Give back the term "Startup" to Stephane
I'm at Startup Camp NYC today and tomorrow and looking forward to hearing about startups, learning about startups, and talking about my startup. Plus, I'm considering entering the Best Startup Contest.
We all know what a "startup" is, right?
Well, gearing up for the event, I subscribed to the startup camp's wiki RSS feed to stay up to date. Tonight, as I refreshed my RSS reader (all startup founders know what that is, right?) I was pleased to see a new user profile come across the the wire for a guy named Stephane.
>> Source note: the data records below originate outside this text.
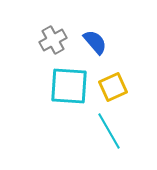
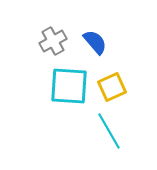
gray cross: moved 1 px down
yellow square: moved 1 px left
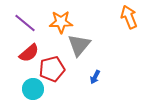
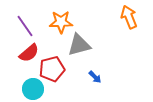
purple line: moved 3 px down; rotated 15 degrees clockwise
gray triangle: rotated 35 degrees clockwise
blue arrow: rotated 72 degrees counterclockwise
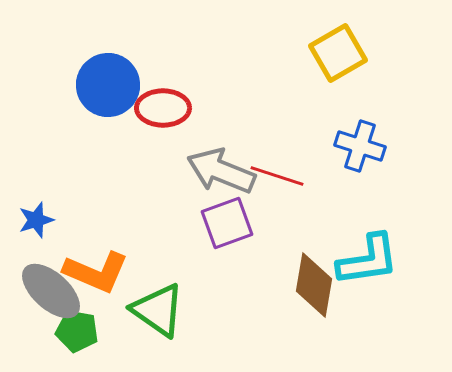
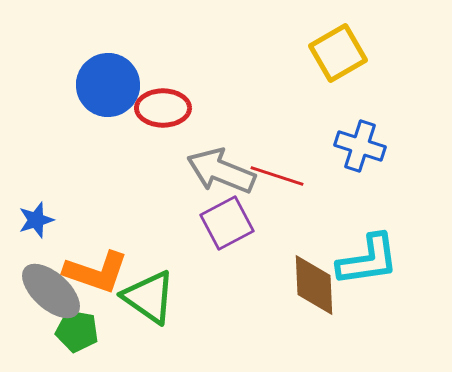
purple square: rotated 8 degrees counterclockwise
orange L-shape: rotated 4 degrees counterclockwise
brown diamond: rotated 12 degrees counterclockwise
green triangle: moved 9 px left, 13 px up
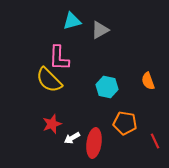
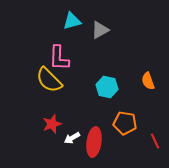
red ellipse: moved 1 px up
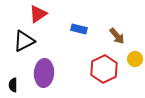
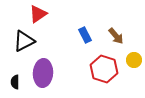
blue rectangle: moved 6 px right, 6 px down; rotated 49 degrees clockwise
brown arrow: moved 1 px left
yellow circle: moved 1 px left, 1 px down
red hexagon: rotated 16 degrees counterclockwise
purple ellipse: moved 1 px left
black semicircle: moved 2 px right, 3 px up
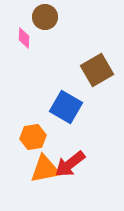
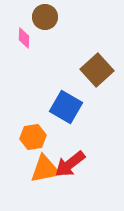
brown square: rotated 12 degrees counterclockwise
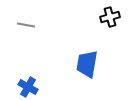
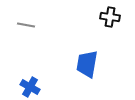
black cross: rotated 24 degrees clockwise
blue cross: moved 2 px right
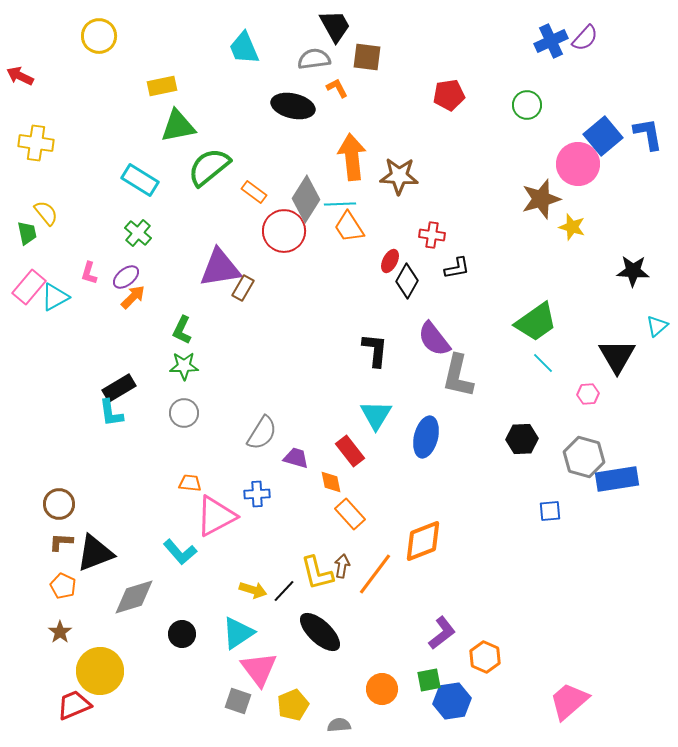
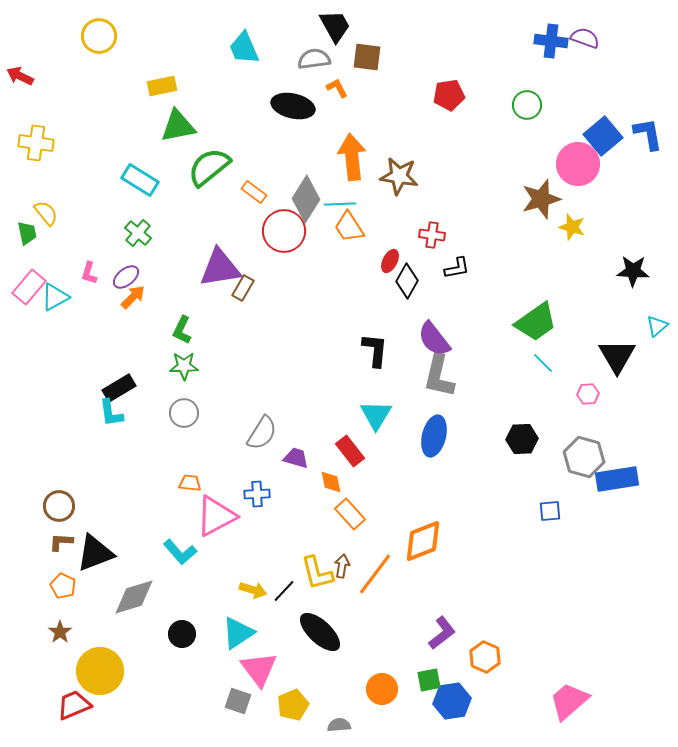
purple semicircle at (585, 38): rotated 112 degrees counterclockwise
blue cross at (551, 41): rotated 32 degrees clockwise
brown star at (399, 176): rotated 6 degrees clockwise
gray L-shape at (458, 376): moved 19 px left
blue ellipse at (426, 437): moved 8 px right, 1 px up
brown circle at (59, 504): moved 2 px down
Stephane is the founder of Window Washing System. And we're not talking about MSFT Windows. We're talking about the millions of real windows - windows on every building in the industrialized world - windows which need to be washed and currently are washed manually and with a lot of risk to people doing the work. Anyway, Staphane, we learn through his profile, has developed a revolutionary way of cleaning windows. He has a startup. He posted on the startup camp wiki.
So what's my point? Besides the fact that I'm incredibly impressed with Stephane (and will send his video to every VC I know), I am also realizing that we tech geeks have totally hogged, squatted, and stolen the term "startup" with our our super-evil Google-tilting geek-skills.
Stephane probably signed up for Startup Camp thinking it would be a good place for him -- he has a startup, after all. But it's not that kind of startup! Our kind of startup has keynote speakers talking about cloud computing and coding to scale. Windows!?! Why would you build on that OS?!?
So while Stephane's startup has a patent, will be listening to one speaker at startup camp talking about "intellectual property" (because it's "cool" that our start-ups usually don't have physical property).
My problem isn't with our kind of startups, however, it's with the hogging, squatting, monopolizing, etc of a term which should be celebrated in all its forms.
So let's start giving the term "startup" back to Stephane and the other brilliant startuppers out there whose business plans deal with real windows, apples, widgets, and *books. I've gone ahead and changed my category "start-up" to "Web Startup" (because even "Tech Startup" steals meaning from other people). Should you too?
For me the best "other example" of this is with the term "objectivism" and "objectivists" which the Ayn Randians love to use. Sure, that's a great name for your approach, but could you leave that important term to the public trust?